3 ways you can use change to benefit your marketing plan

If you are currently making time to browse LinkedIn, online publications and business emails, you will see an overwhelming volume of advice on how to improve your marketing approach: get better SEO, how to use social media, send better emails with more opens and more. Everyone has some advice or a strategy to offer. But until we understand why these changes are in demand, it can be difficult to prioritize making those commitments over the other daily business fires. The simple truth is that marketing is evolving because our audience is evolving. Decision makers are younger. There are more of them, and they have different opinions. So, what do you do about it? The following are three facts that should be informing your marketing approach today.

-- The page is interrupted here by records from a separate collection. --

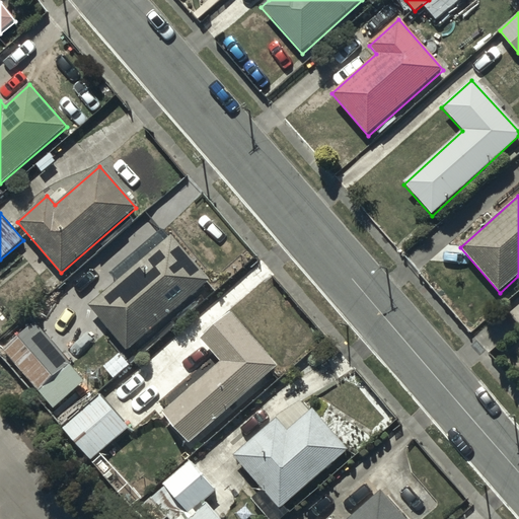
[(172,236),(90,306),(128,352),(164,320),(167,324),(179,313),(176,310),(211,282),(172,236)]
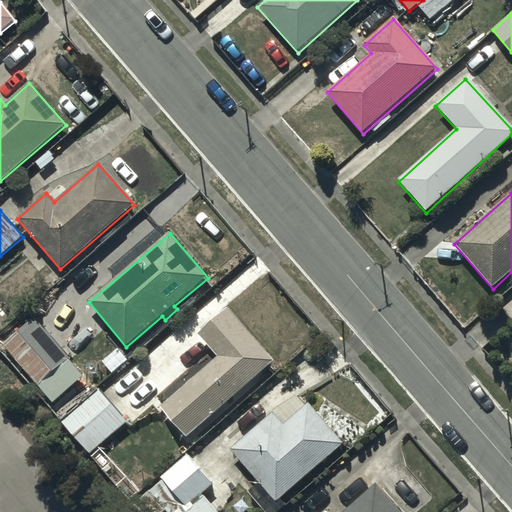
[(161,407),(187,437),(273,361),(228,310),(199,335),(218,357),(161,407)]
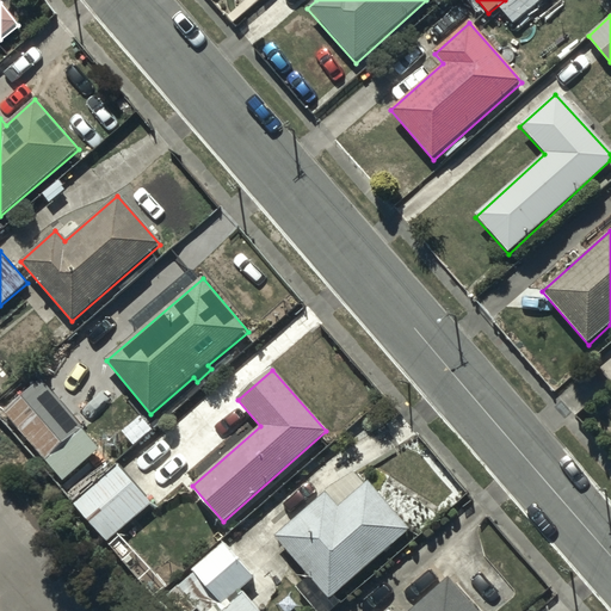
[(103,450),(42,380),(4,413),(65,483),(60,487),(106,543),(150,506),(117,467),(98,482),(84,466),(103,450)]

1. There is an average of 5.4 individuals involved in making a purchase

Multiple influencers and roles drive today’s marketing decisions. Relying on just one relationship is risky. To compete, you will need to properly build and structure a contact database. You need to be able to reach your targets effectively and track those communications at high volume. According to a Google Consumer Insights article, “while 64 percent of the C-suite employees have final sign off on a decision, so do almost a quarter (24 percent) of the non-C-suite employees. What’s more, it’s the latter that has the most influence; 81 percent of non-C-suiters have a say in purchase decisions.” More CEOs are adopting the strategy of hiring strong leaders to be on their team, and then empowering them to bring informed recommendations to the executive table for final approval. Consider applying this approach to help your marketing team make decisions that mean more to your business.

2. The average age of decision makers has decreased

These days, 18- to 34-year-olds account for almost half of the makeup of industry marketers. In fact, according to a recent Forbes article, 73 percent of millennials (born between 1980 and 2000) are involved in the purchasing decisions of their companies. As recently as 2012, that percentage was more evenly distributed across age groups, but this evolved workforce now wants to absorb information differently than audiences in the past, who relied on informed relationships, suppliers stopping by in person and even printed materials. There is still a time and a place for all those communication tools, but today’s world is more virtual than ever, and it requires successful business leaders to be entirely mobile. This doesn’t mean hanging up the phones altogether. In fact, customer satisfaction by phone is low across all industries, but construction businesses are at the bottom, with only a 21-percent phone satisfaction rate. While phone-based sales and marketing services are on the rise, it is vital for them to be authentically attached to the company’s brand and background, in order to provide the confidence and guided support necessary to take a recommendation back to the executive panel, who will then make the final call.

3. Many clients go 60% of the way through a purchasing process before making decisions

Not only that, but clients are intentionally looking to block out your influence in the early stages of purchasing for a reason. Unless you have already created distinct loyalty with a client, they are looking for “product” first, not for your brand. What does your firm offer a new client? “About 71 percent of purchase decisions start on a generic query versus a specific brand.” Millennials are fiercely drawn to meaningful stories and emotional connections, creating an opportunity for manufacturers to build their brand loyalty around something important to their decision makers.

On one side of the spectrum, that could be playing to their desires for professional success with tools to engage, educate and properly connect with their own customers. On the other end of the spectrum, it may be a social cause, response to a natural disaster or identification with a philanthropic effort. If you don’t already know about Tom’s Shoes or Warby Parker, get to know those brands and the efforts they are making to connect with their customers. A recent study by Sacunas found that 80 percent of millennial marketers say that the environmental, social and philanthropic efforts of potential vendors are important factors in their consideration. They don’t stop thinking like millennials just because they are at work.

In the end, millennials are becoming a larger part of the workforce and the decision-making happening in the marketing space. The impact is that marketing decisions are becoming more like consumer-based decision making than ever. With technical products built to solve problems, it can be challenging to make the shift. However, construction firms who can connect millennials to the “why” story of their brand and products will cut through the commodity crowd and stand apart for the better.

Bring your customers the information they need to make smart, well-informed decisions, in a format they can access at their fingertips and the ability to have a deeper relationship when it’s convenient and necessary to do so. Do this, and you will drive loyal purchasers from considering your company to making a commitment at a pace that will leave your competitors in catch-up mode.